Up to a point, these failures can be blamed on inadequate resources--although so far that hasn't prevented the U.N. from spending more lavishly on its staff than the average American corporation. Up to a point, too, the failures are the fault of U.N. member states and not the organization itself.

But the deeper reason for these failures is that the U.N. is beset by a moral crisis. This league of nations makes no distinction, and takes no sides, between democrats and dictators, between the civilized and the barbaric. So we have such spectacles as the 2001 Durban Summit, which was meant to address racism and ended up espousing anti-Semitism. Or this year's sex-trafficking by U.N. peacekeepers. Or the long-running embarrassment of the Human Rights Commission, on which Cuba and Zimbabwe now sit. Thus the U.N. has become an institution with no moral capital, which is the underlying reason for its impotence.

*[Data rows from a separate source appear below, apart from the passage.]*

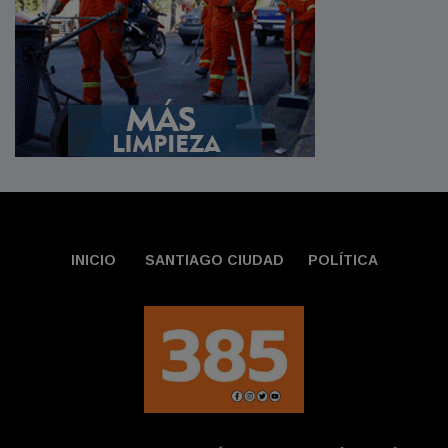
INICIO
SANTIAGO CIUDAD
POLÍTICA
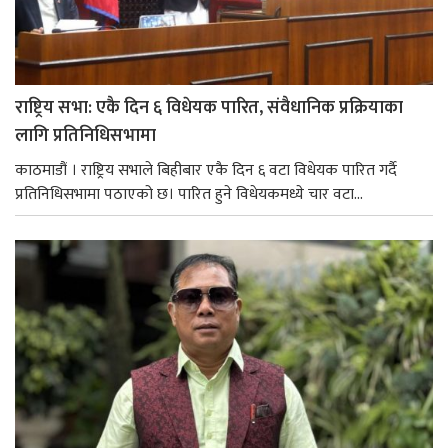
राष्ट्रिय सभा: एकै दिन ६ विधेयक पारित, संवैधानिक प्रक्रियाका
लागि प्रतिनिधिसभामा
काठमाडौं । राष्ट्रिय सभाले बिहीबार एकै दिन ६ वटा विधेयक पारित गर्दै
प्रतिनिधिसभामा पठाएको छ। पारित हुने विधेयकमध्ये चार वटा...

In the face of both these crises, we can think of no better candidate than Mr. Bolton to confront them. During his most recent State Department tour, he engineered the Proliferation Security Initiative, the most successful and meaningful multilateral effort undertaken by this Administration--or the previous one, for that matter. He negotiated the 2001 Treaty of Moscow, the most comprehensive nuclear disarmament treaty in history. In the real world, this is called "getting stuff done," something the U.N. could learn more about.

In an earlier job at State, Mr. Bolton was also responsible for the repeal, in 1991, of the 1975 Zionism is Racism resolution, championed by Uganda's Idi Amin. That resolution all but crippled the U.N.'s reputation in the U.S., while its repeal opened the way, if only briefly, for the possibility that it might again enjoy America's trust. Having America's trust, it should be said, is the only way the U.N. stands any chance of surviving as a relevant or productive international institution.

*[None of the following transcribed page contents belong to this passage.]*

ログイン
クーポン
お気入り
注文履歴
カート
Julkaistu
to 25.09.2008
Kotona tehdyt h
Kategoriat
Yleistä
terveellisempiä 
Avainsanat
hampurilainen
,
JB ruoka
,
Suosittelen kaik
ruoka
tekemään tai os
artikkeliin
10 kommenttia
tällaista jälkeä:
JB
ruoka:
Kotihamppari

Of course, it would not do if Mr. Bolton's nomination wasn't greeted by the usual bellyaching of our supposed multilateralists. Sure enough, John Kerry obliged, calling the appointment "baggage we cannot afford" and reminding us why Americans prefer to call him Senator.

It is now 60 years since the San Francisco Conference inaugurated the U.N. In that time, U.S. interests have more often been stymied than advanced by our participation. But the U.N. has also been the place where past ambassadors such as Daniel Patrick Moynihan and Jeane Kirkpatrick made America's case. We expect Mr. Bolton will carry on in that tradition, and perhaps even rescue the U.N. from itself.